Tutto converge a questa interpretazione: la paura di un nemico misterioso incombente, i popoli del mare, per poi scoprire che «i popoli del mare siamo noi» (vengono in mente i Barbari della poesia di Kavafis), l’analessi ricorrente di Troia in fiamme, come un incubo che ritorna nella memoria di Ulisse, e Ulisse attonito che in presa diretta sembra già presagire dove condurrà il male da lui stesso innescato, e che nel seguito appare afflitto dal classico disturbo da stress post-traumatico, come i reduci del Vietnam o dell’Afghanistan o di uno dei tanti conflitti del Golfo (è indicativo che si qualifichi come «veterano della guerra di Troia»). 

È una grande metafora. Un’idea, certo, apprezzabile e condivisibile. Ma, a dirla tutta, sai che idea. A voler attualizzare, per vedere il presente sub specie mitologica, proprio il testo omerico forniva lo spunto più adatto, che è la qualità antonomastica di Ulisse, da Nolan totalmente obliterata: ossia quella che comunemente, e molto riduttivamente, si usa tradurre con “astuzia”. 

La mêtis dei Greci, oggetto mezzo secolo fa di un fondamentale studio di Marcel Detienne e Jean-Pierre Vernant (“Les ruses de l’intelligence: la mêtis des Grecs”, tradotto per Laterza con il titolo “Le astuzie dell’intelligenza nell’antica Grecia”) è qualche cosa di più che una semplice astuzia: come la sua personificazione divina, figlia di Oceano e dell’oceanina Teti e quindi per sua essenza fluida, ritorta, subdola, capace come l’acqua di assumere le forme più svariate per cavarsi d’impaccio, la mêtis è una forma di intelligenza empirica e obliqua, istintivamente impegnata nella girandola caotica del divenire, dove per uscire indenni occorre sapersi adattare, diventando volta a volta, come l’eroe dell’Odissea, uno (Ulisse), Nessuno (al cospetto di Polifemo) e centomila persone diverse. 
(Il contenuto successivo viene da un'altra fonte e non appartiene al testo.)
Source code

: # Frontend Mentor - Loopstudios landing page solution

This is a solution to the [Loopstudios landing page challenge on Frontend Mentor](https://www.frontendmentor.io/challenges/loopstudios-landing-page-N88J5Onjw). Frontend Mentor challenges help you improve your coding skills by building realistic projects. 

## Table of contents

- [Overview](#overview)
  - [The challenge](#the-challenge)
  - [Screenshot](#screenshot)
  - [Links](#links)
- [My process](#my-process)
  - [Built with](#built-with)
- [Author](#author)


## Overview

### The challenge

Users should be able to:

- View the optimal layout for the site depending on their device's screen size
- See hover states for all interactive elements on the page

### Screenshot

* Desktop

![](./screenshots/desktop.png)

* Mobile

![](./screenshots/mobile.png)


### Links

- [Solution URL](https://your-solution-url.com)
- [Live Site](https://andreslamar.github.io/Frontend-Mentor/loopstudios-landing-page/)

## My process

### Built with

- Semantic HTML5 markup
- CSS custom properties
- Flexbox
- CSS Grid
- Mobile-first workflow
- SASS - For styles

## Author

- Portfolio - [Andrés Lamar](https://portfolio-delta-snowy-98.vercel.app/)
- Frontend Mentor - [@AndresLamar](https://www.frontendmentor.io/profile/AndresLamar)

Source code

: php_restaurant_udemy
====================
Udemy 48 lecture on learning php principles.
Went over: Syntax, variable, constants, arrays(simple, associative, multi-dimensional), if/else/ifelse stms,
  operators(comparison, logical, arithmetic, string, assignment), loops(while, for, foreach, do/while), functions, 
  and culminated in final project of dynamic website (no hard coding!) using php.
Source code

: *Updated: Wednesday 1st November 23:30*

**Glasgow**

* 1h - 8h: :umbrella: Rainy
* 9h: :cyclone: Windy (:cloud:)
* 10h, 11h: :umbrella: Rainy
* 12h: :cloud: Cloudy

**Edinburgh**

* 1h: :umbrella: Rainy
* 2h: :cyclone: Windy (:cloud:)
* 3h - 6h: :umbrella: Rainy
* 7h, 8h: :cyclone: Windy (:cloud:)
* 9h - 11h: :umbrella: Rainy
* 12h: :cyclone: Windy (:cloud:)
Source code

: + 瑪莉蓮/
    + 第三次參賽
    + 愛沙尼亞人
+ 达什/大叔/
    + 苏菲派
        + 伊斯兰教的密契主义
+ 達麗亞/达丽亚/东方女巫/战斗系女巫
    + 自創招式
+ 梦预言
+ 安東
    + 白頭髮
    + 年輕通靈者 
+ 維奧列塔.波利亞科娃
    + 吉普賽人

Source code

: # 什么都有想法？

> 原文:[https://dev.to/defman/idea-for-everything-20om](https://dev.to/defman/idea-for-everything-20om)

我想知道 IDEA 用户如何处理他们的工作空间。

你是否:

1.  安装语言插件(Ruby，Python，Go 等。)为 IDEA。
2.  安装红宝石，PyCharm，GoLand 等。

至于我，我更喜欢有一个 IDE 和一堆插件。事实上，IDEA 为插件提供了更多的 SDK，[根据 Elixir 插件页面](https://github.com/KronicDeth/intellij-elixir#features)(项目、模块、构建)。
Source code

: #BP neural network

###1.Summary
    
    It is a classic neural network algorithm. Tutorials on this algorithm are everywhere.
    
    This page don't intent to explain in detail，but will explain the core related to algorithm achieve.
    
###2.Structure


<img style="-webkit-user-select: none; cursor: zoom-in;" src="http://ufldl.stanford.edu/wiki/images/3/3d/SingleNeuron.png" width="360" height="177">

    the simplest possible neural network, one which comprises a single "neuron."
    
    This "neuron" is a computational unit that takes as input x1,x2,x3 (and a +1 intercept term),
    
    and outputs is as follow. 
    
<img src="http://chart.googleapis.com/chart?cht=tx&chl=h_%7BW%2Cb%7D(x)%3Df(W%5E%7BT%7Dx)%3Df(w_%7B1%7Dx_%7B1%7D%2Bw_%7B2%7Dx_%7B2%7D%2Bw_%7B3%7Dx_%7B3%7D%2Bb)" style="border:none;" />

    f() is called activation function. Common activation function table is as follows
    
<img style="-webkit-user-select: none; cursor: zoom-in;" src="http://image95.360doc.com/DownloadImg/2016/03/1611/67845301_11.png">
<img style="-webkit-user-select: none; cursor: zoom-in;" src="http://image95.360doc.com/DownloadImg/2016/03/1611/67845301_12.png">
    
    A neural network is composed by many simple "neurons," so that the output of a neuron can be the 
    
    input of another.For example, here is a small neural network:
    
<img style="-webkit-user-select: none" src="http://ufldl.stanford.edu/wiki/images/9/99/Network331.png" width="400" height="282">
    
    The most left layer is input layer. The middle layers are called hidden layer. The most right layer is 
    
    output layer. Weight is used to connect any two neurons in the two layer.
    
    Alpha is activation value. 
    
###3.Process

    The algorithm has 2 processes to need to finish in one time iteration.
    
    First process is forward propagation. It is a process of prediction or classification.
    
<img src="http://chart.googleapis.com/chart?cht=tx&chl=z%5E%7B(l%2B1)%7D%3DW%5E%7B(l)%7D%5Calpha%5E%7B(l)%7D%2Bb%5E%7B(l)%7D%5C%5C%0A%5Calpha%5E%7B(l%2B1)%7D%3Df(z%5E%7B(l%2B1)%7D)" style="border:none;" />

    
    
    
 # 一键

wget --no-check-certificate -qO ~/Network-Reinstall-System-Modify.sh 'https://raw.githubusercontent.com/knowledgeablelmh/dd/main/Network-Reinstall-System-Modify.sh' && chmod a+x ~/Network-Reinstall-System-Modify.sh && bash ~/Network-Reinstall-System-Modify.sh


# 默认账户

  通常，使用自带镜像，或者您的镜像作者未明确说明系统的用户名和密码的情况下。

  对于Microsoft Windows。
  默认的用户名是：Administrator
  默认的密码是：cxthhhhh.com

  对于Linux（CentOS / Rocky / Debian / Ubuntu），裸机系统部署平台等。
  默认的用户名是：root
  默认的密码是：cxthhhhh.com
Una qualità che viene in soccorso in tutte quelle situazioni in cui un ordine viene sovvertito, o non esiste ancora, o non può esistere. Come quelle in cui si imbatte il nostro eroe nel suo decennale nóstos. Come quelle con cui siamo alle prese oggi tutti noi, in un mondo in continua evoluzione, privo degli antichi punti di riferimento e che non possiamo più illuderci di razionalizzare. In cui possiamo soltanto, come Ulisse, cercare di aggiustare e riaggiustare senza stancarsi la rotta, decifrando le stelle, i venti, le correnti, fino a trovare il varco giusto. O almeno quello temporaneamente giusto.